El piloto no pudo esquivar la densa nubosidad y la aeronave se estrelló violentamente contra el Pico del Fraile, en las faldas del volcán Popocatépetl. No hubo sobrevivientes. El impacto fue tan brutal que los equipos de rescate tardaron días en recuperar los cuerpos entre la nieve y el metal retorcido.
"Se me fue mi Chorreada"
La noticia devastó a todo un país, pero a nadie le dolió tanto como a su amigo y coestrella, Pedro Infante. Cuando los restos de la actriz llegaron a la Ciudad de México, el "Ídolo de Guamúchil" no pudo contener el llanto. Las fotografías de la época muestran a un Pedro destrozado, cargando el féretro de su compañera.
“Se me fue mi Chorreada, se me fue...”, cuentan que repetía Pedro Infante frente al ataúd, en medio de una multitud de miles de personas que salieron a despedirla.
El destino tiene un sentido del humor macabro.
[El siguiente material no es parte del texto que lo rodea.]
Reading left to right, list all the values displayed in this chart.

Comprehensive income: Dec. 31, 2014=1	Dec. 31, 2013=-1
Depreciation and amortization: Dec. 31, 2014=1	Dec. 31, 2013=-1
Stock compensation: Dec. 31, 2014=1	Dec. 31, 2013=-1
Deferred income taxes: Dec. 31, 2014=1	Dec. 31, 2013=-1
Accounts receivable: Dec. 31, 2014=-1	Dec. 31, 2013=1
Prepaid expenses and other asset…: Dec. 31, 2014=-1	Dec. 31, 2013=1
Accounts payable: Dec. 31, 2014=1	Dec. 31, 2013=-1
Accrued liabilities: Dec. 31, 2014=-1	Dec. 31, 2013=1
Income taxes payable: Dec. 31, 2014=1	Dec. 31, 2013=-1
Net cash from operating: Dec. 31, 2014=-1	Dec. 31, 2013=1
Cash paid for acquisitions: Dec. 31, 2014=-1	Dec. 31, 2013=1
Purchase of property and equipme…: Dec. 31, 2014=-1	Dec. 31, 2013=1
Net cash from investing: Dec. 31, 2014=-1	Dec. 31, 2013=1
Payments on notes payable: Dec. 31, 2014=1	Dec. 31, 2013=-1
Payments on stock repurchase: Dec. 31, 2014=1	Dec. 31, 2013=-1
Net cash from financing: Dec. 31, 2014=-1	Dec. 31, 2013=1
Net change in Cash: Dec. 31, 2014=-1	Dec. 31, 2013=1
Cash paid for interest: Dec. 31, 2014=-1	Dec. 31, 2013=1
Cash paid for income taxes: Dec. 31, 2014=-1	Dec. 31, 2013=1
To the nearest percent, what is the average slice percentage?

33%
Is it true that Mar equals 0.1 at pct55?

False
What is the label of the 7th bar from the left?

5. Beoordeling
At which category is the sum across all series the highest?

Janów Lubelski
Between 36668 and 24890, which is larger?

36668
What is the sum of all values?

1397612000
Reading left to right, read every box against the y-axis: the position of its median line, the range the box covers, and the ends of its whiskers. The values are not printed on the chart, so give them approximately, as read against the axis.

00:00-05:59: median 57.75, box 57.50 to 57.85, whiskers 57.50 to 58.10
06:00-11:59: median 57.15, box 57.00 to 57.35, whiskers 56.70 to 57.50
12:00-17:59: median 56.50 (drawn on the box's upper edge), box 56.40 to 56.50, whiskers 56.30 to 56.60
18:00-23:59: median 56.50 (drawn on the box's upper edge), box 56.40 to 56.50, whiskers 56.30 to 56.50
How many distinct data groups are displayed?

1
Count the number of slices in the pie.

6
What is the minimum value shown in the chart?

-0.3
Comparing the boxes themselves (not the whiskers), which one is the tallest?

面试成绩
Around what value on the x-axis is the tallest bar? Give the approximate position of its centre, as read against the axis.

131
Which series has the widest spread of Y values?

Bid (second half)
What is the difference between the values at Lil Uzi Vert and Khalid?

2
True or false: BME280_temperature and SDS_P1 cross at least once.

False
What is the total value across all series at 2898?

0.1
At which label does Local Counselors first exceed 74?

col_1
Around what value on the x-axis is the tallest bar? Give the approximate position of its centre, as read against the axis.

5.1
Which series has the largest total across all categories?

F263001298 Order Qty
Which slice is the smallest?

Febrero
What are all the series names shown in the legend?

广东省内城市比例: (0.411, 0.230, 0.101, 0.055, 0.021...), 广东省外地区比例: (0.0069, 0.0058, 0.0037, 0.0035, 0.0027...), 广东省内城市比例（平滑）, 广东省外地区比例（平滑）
Lo que nadie imaginaba en aquel lúgubre funeral de 1949, era que Pedro Infante compartiría exactamente el mismo final trágico. Apenas ocho años después, en 1957, el avión que Infante pilotaba se desplomaría en Mérida, reuniendo a Pepe el Toro y a su Chorreada en la eternidad.
Una coincidencia aterradora que sigue alimentando las leyendas del Cine de Oro.
¿Crees en la maldición de los accidentes aéreos en el espectáculo o fue solo una trágica coincidencia?